▶ _GIVEN EXERCISE_
Quote every line of the records below word for word, leaving out the pictures.

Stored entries
▼▼▼

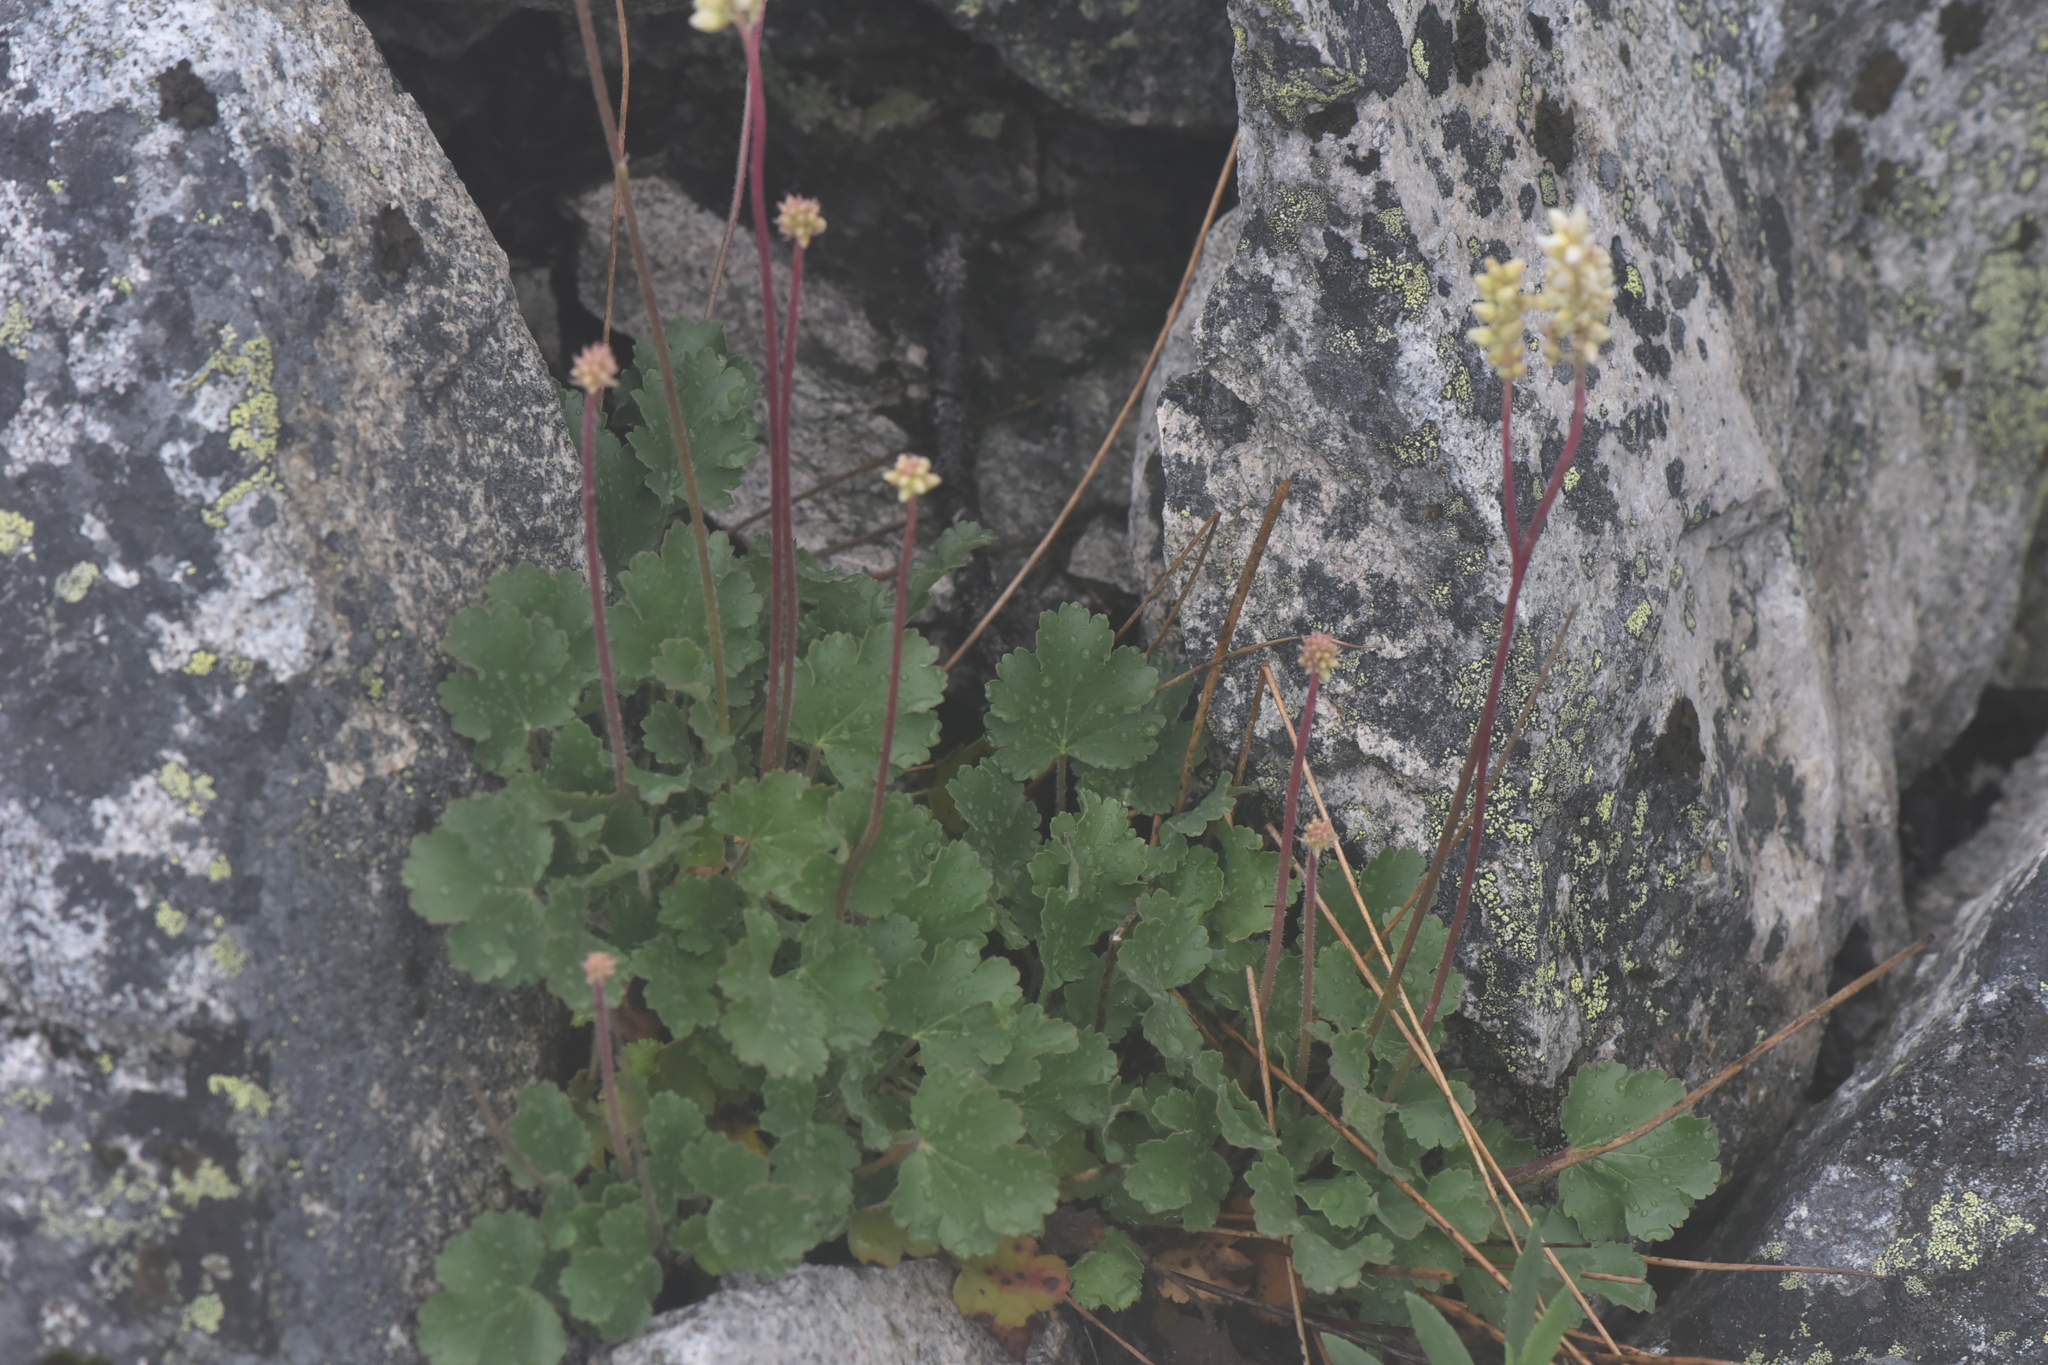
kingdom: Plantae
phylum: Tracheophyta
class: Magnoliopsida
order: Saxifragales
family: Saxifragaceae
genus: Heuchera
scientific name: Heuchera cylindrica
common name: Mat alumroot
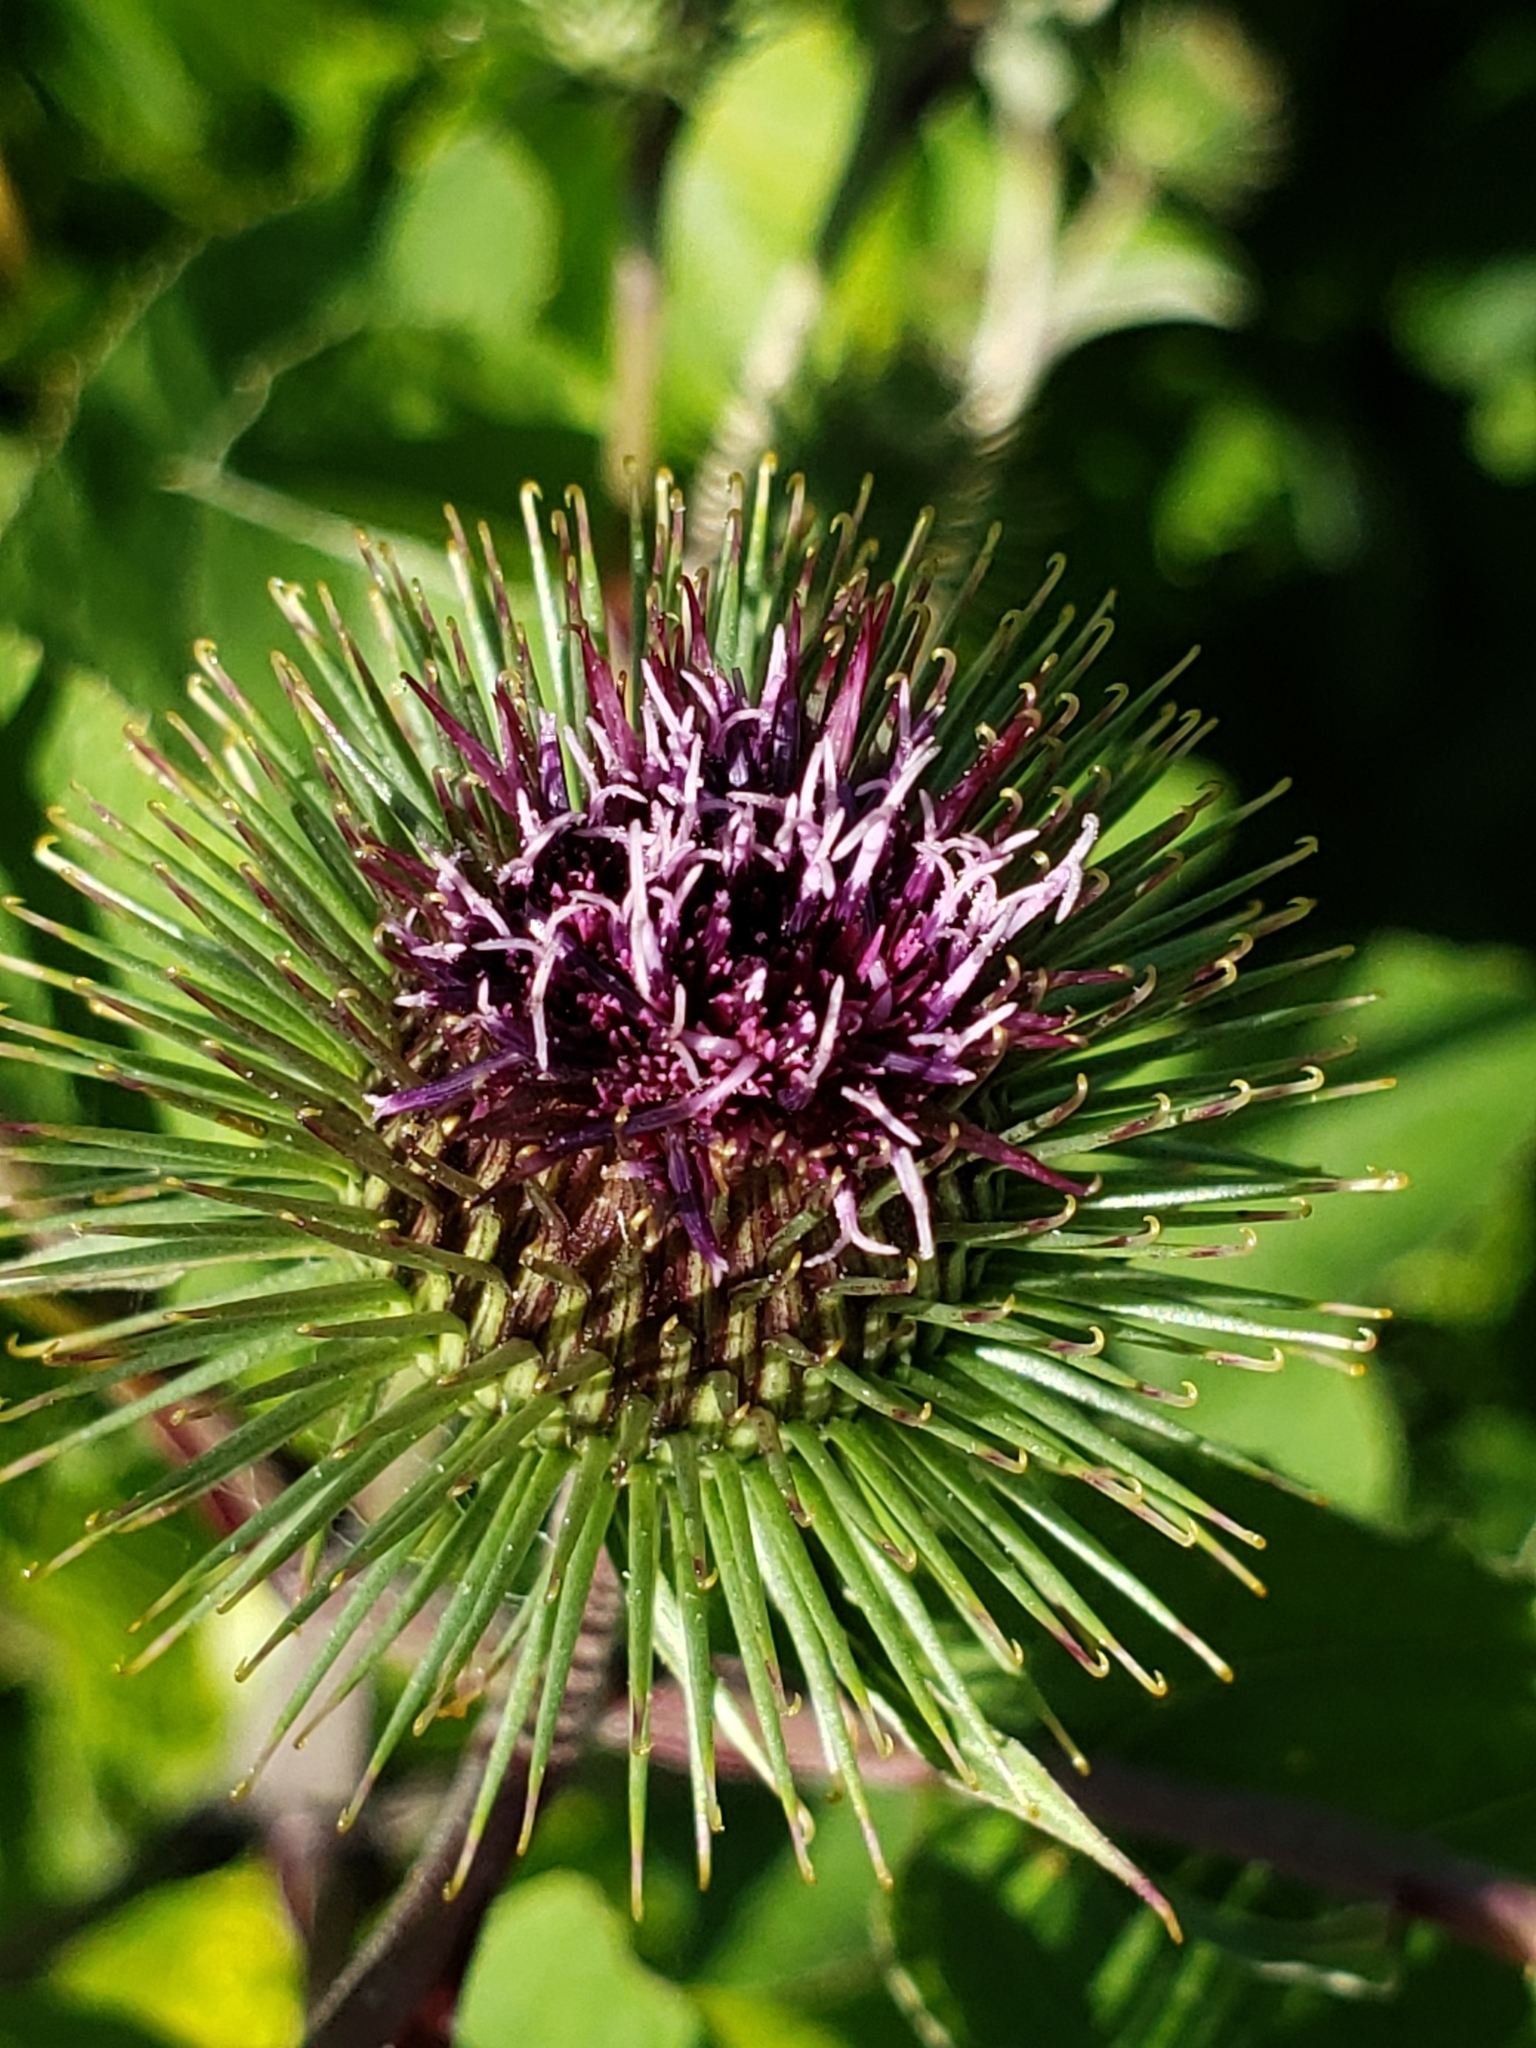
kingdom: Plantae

▲▲▲

▶ _SOLUTION_
kingdom: Plantae
phylum: Tracheophyta
class: Magnoliopsida
order: Saxifragales
family: Saxifragaceae
genus: Heuchera
scientific name: Heuchera cylindrica
common name: Mat alumroot
kingdom: Plantae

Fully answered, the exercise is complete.